Matrix training represents another innovative approach for teaching AAC learners the generation of multi-symbol utterances to compose complete sentences; additionally, it promotes the generalization of newly learned language skills (^{Chae & Wendt, 2012}). Matrix strategies use linguistic elements (e.g., nouns, verbs, etc.) presented in systematic combination matrices arranged to induce generalized rule-like behavior. The clinician models combining a limited set of words in one semantic category with another set in a related semantic category to facilitate the child’s acquisition of generalized combining of lexical items (^{Nelson, 1993}). Matrix training targets a process known as “recombinative generalization.” This effect emerges when the learner can discriminate relations between symbols and their referents and recognizes a general rule to compose novel symbol combinations from two or more semantic classes. Recombinative generalization helps language learners comprehend and express untrained utterances. Matrix training can be implemented via proper mobile AAC applications on mobile devices (as shown in ^{Wendt et al., 2019b}; ^{Wendt, 2023}). A systematic review and meta-analysis by ^{Simeone et al. (2023)} evaluated the results from N = 26 matrix training intervention studies, including individuals with autism spectrum disorder. Interventions included AAC and traditional modalities (e.g., speech and language therapy without augmenting strategies). The authors concluded that matrix training approaches are an effective instructional method for autistic learners when targeting acquisition, recombinative generalization, and maintenance of various language learning outcomes. The What Works Clearinghouse (WWC) Single-Case Design Standards (^{Kratochwill et al., 2010}) determined that matrix training strategies meet the criteria for evidence-based practice. Future research must illuminate the active mechanisms responsible for learning effects while looking at ways to refine and manualize existing matrix training approaches for optimized implementation in clinical practice (^{Simeone et al., 2023}).

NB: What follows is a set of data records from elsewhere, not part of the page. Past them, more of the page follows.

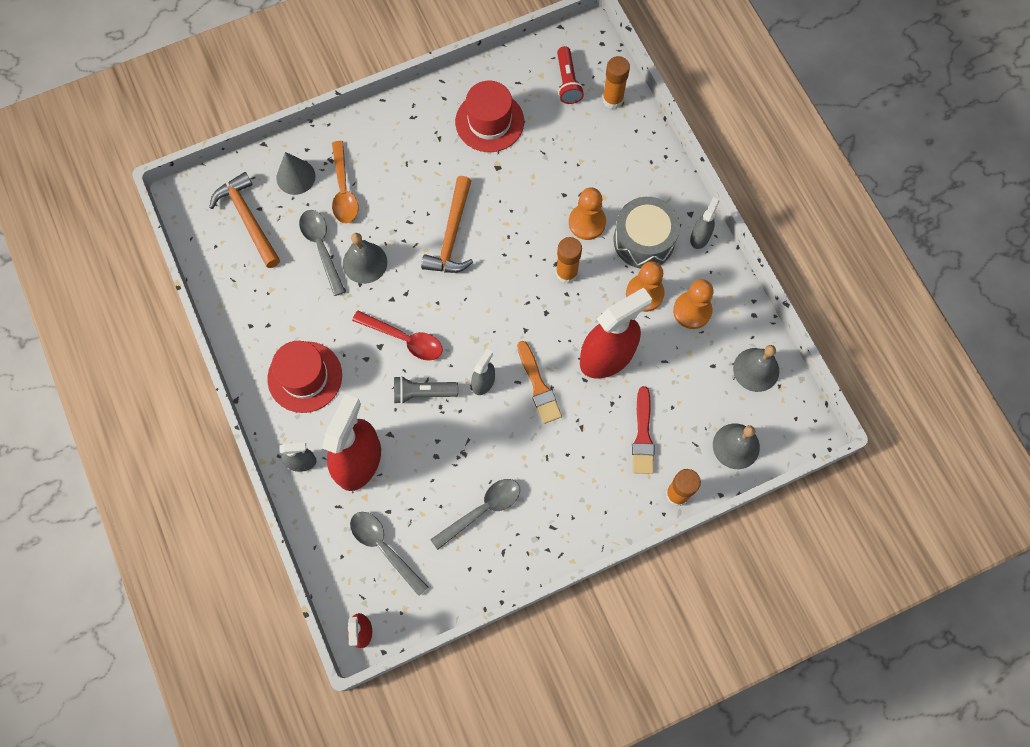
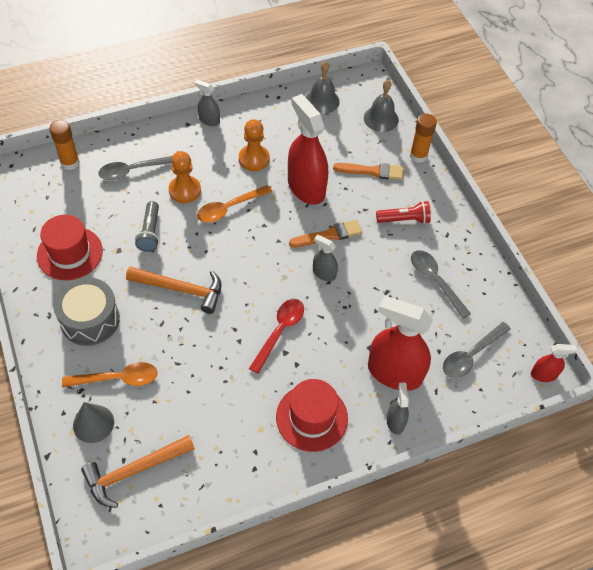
camera: 90 degrees left, 15 degrees down
grey spoon [299,210,345,296] -> grey spoon moved to [99,156,172,180]
grey bell [343,233,387,284] -> none
grey flashlight [394,376,458,404] -> grey flashlight moved to [135,201,159,252]
orange glue stick [556,237,582,283] -> orange spoon [197,185,272,223]
red flashlight [557,46,584,104] -> red flashlight moved to [376,201,431,224]
grey drum [613,197,680,269] -> grey drum moved to [53,277,120,346]
red brush [632,386,654,474] -> orange brush [333,163,404,180]
orange pawn [673,279,713,329] -> none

The continued emergence of empirically driven and experimentally based clinical AAC research that encompasses the development of innovative technology solutions and research on the most productive instructional approaches bodes very well for moving the field of AAC interventions for autistic learners toward evidence-informed practice. It is refreshing to look at the potential of the described AAC research directions. The AAC field was primarily concerned with the most suitable device or modality for a long time. However, AAC-based interventions do not “teach themselves”; merely exposing the individual to specific materials or devices does not automatically result in skill acquisition. As ^{Mirenda (2009)} points out, the success or failure of an (AAC or other) intervention “is not simply a matter of choosing symbols or devices; instructional variables are also critically important. Indeed, when AAC fails to result in functional communication, this failure usually reflects limitations in the procedures and methods used for instruction rather than an inherent problem with AAC itself” (p. 16). Novel research directions will enhance our understanding of proper AAC interfaces and accompanying instruction that truly helps minimally verbal individuals with autism to maximize their communication skills, thus addressing a very current and essential challenge in the autism field.